| INSTRUCTIONS TO FOLLOW |
In the post about Smokey Bones below, write out word for word the part starting with "Slow, as in" and going on through "aside from Hooters.".
──────── DOCUMENT SEGMENT
I had previously been completely satisfied going to Smokey Bones whenever the urge for ribs and pulled pork struck me, but after its recent purchase and transformation into a "fire grille," the mind-numbingly overt sexism has soured me to the place. Women are used exclusively as decoration and they all but declare that men are beer-swilling, sports and sex-obsessed, humanoid buffalo.

Oh yes. I love being made to feel like a cro-magnon when eating my ribs.

Smokey Bones' homepage currently features a "hot babe" serving beer. If you click on their "About Us" section, you have another hot babe serving beer. Look!

The Smokey Bones Home Page. Yes. Please. Take a look around at all of our beer and breasts.

The About Us page that says everything about them that matters.
Let's break down and analyze their About Us page.
At Smokey Bones, we specialize in three things: good food, good drinks and good times.
That's it? As a restaurant, you should specialize in a few more things than just that. Like organization and operation, cleaning, refrigeration, and other such important things for running a place that serves food like knowing how to use a goddamned Oxford comma. And also, what is this? Cheers?
We are a bar and fire grill, but not necessarily in that order.
Oh good! I was worried for a moment. This "fire grille" garbage has been positively shoe-horned into everything they make, as though the marketing guys think that by taking a stupid idea and simply making it omnipresent somehow negates its stupidity.
We are grill masters who respect the power of the open flame. We like simple, yet flavorful recipes and believe marinating is not to be taken lightly. We know medium-rare isn’t the only way to cook a steak, but believe it should be.
This is completely acceptable marketing speak.
We believe pork should be slow smoked and pulled often.
I think this may be a masturbation reference.
Slow, as in 11 hours over hickory logs every night, and often, as in every day at every restaurant.
This is an excellent sentence. It makes me want to visit the restaurant.
We know it’s our bartenders that make our drinks great, not the liquor. Although the liquor doesn’t hurt. We think beer should be ice cold and consumed regularly.
Because obviously, the more attractive the woman, the better the beer from the tap. And doesn't Smokey Bones think that encouraging alcoholism is a bad idea?
We know our servers bring much more than food to the table.
Indeed. They also bring boobs. I'm not kidding. I cannot think of a single restaurant where a greater percentage of the servers are female aside from Hooters.
We are big fans of sports, loud music and surprises.
Why in the bloody blue fuck would I want surprises at a restaurant? I want food as expected. If I order a burger, and get a bowl of fruit, I'll damn well be surprised. I'll also be angry.
And we believe in laughing often, especially at ourselves.
────────────────
──────── SUPPLIED ENTRIES
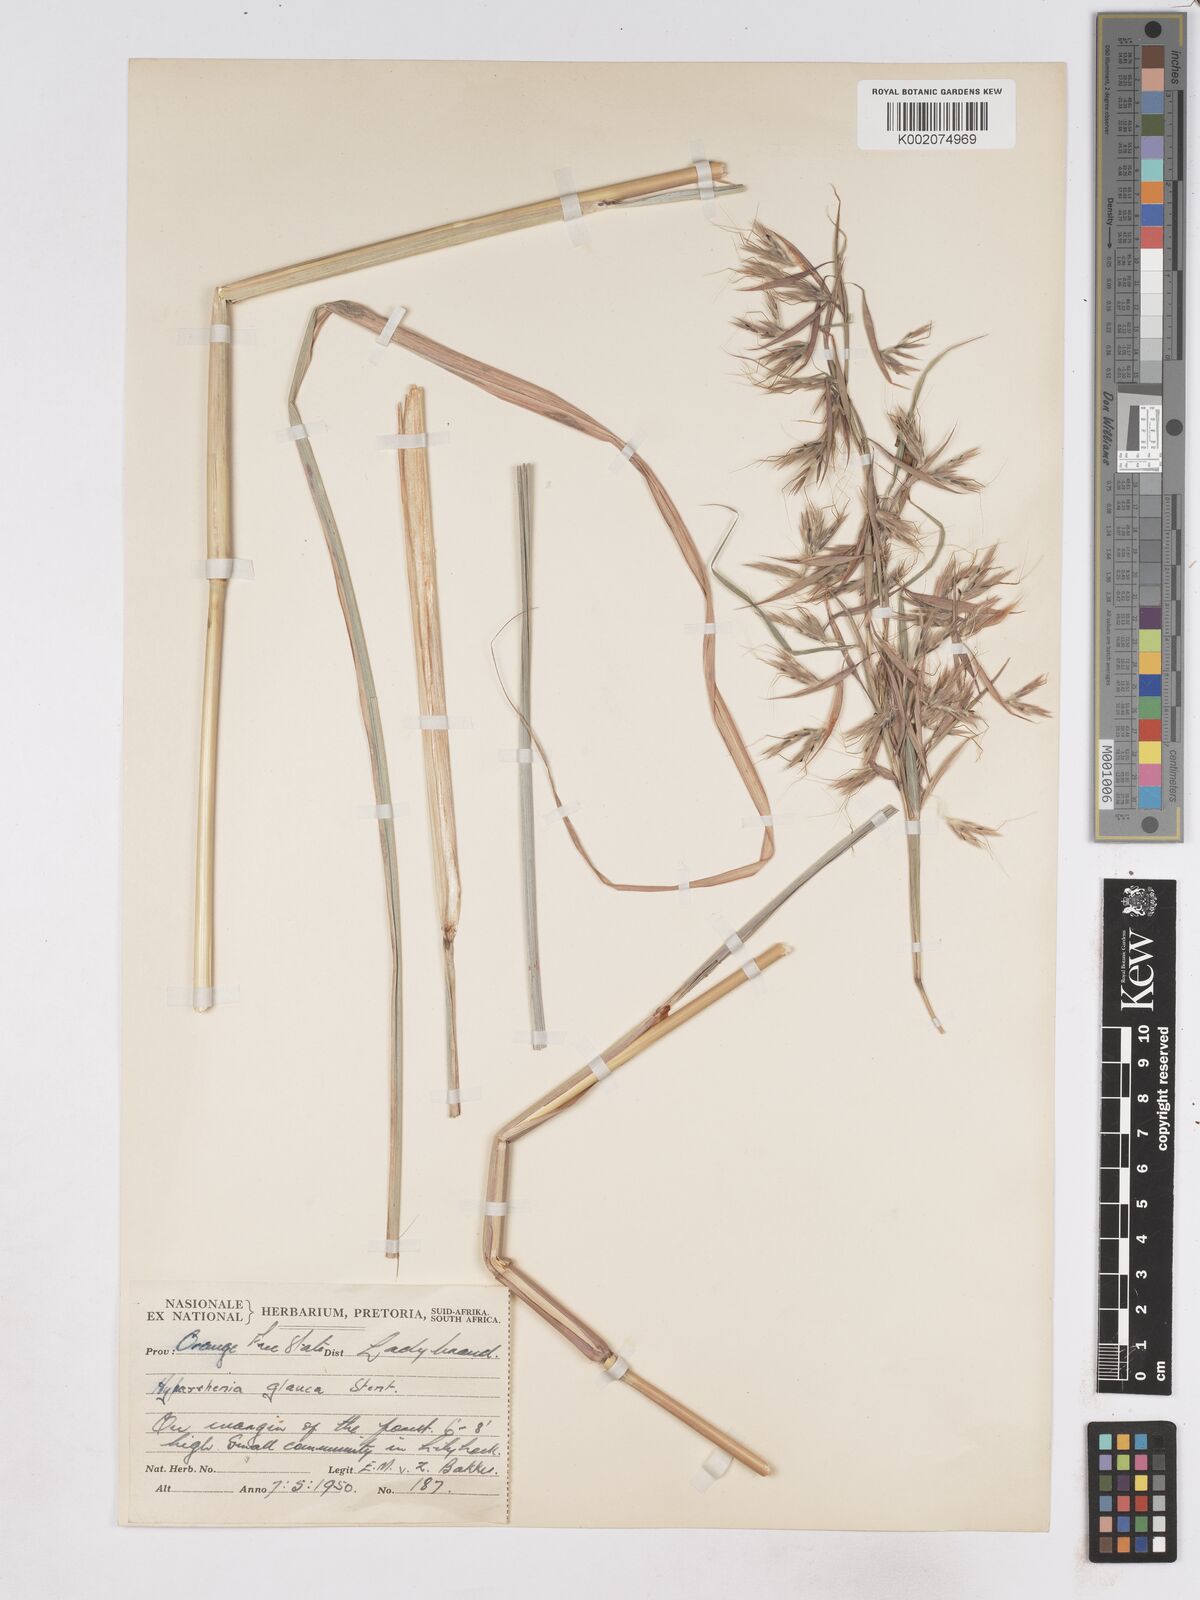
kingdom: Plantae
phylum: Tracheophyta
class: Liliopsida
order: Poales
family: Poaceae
────────────────
──────── SUPPLIED ENTRIES
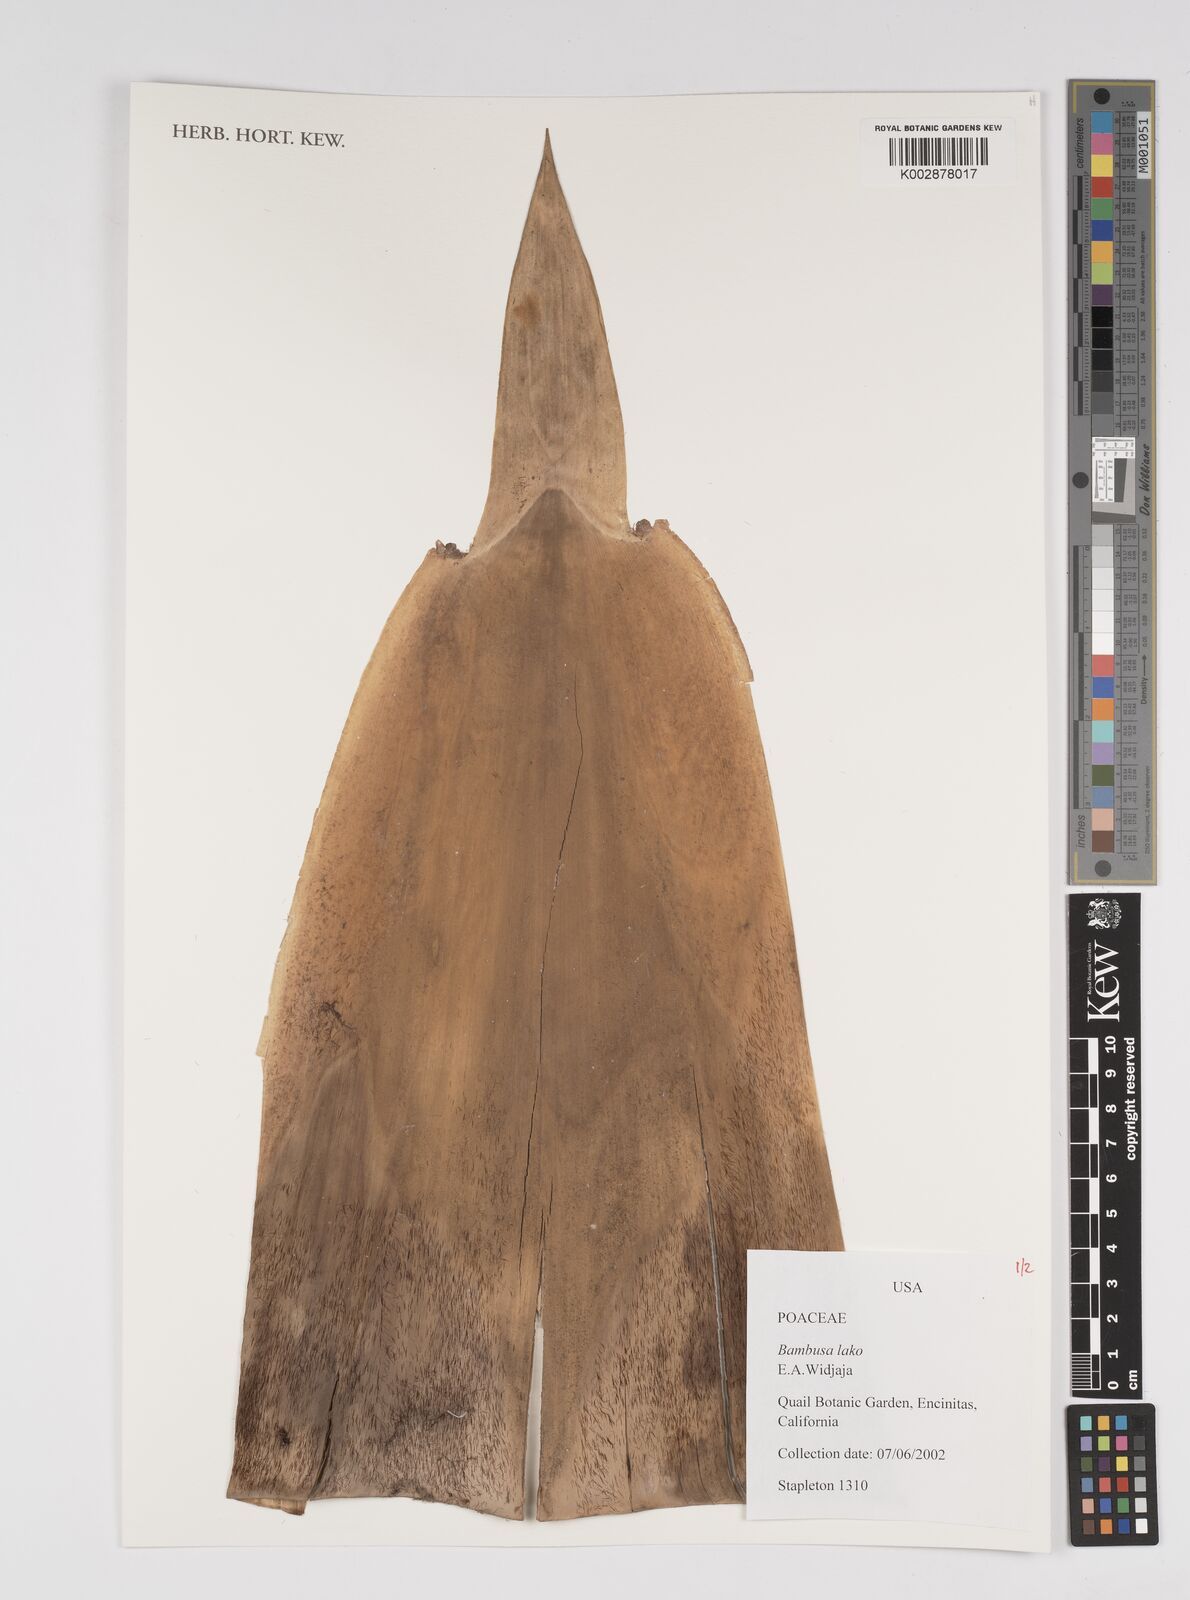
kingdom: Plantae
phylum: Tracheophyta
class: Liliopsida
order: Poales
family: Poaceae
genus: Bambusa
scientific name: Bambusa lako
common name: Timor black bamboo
────────────────
──────── SUPPLIED ENTRIES
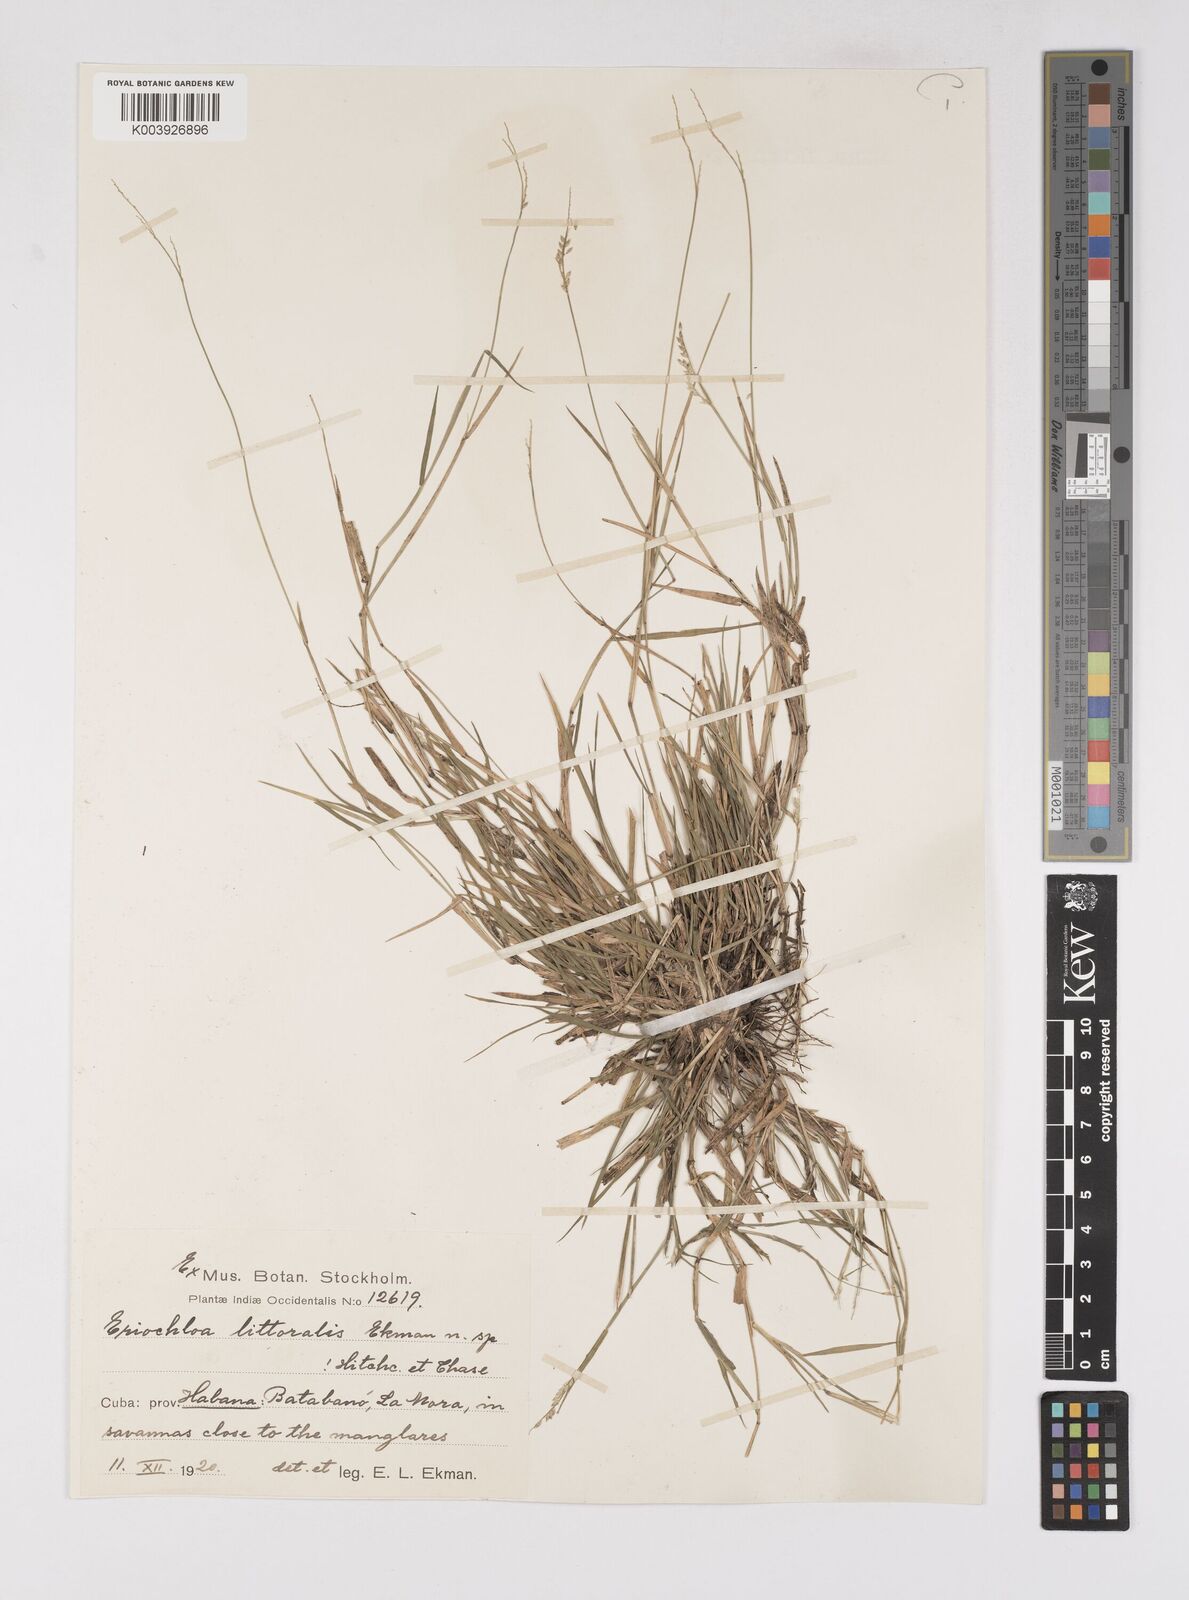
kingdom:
────────────────
| EXERCISE SOLUTION |
Slow, as in 11 hours over hickory logs every night, and often, as in every day at every restaurant.
This is an excellent sentence. It makes me want to visit the restaurant.
We know it’s our bartenders that make our drinks great, not the liquor. Although the liquor doesn’t hurt. We think beer should be ice cold and consumed regularly.
Because obviously, the more attractive the woman, the better the beer from the tap. And doesn't Smokey Bones think that encouraging alcoholism is a bad idea?
We know our servers bring much more than food to the table.
Indeed. They also bring boobs. I'm not kidding. I cannot think of a single restaurant where a greater percentage of the servers are female aside from Hooters.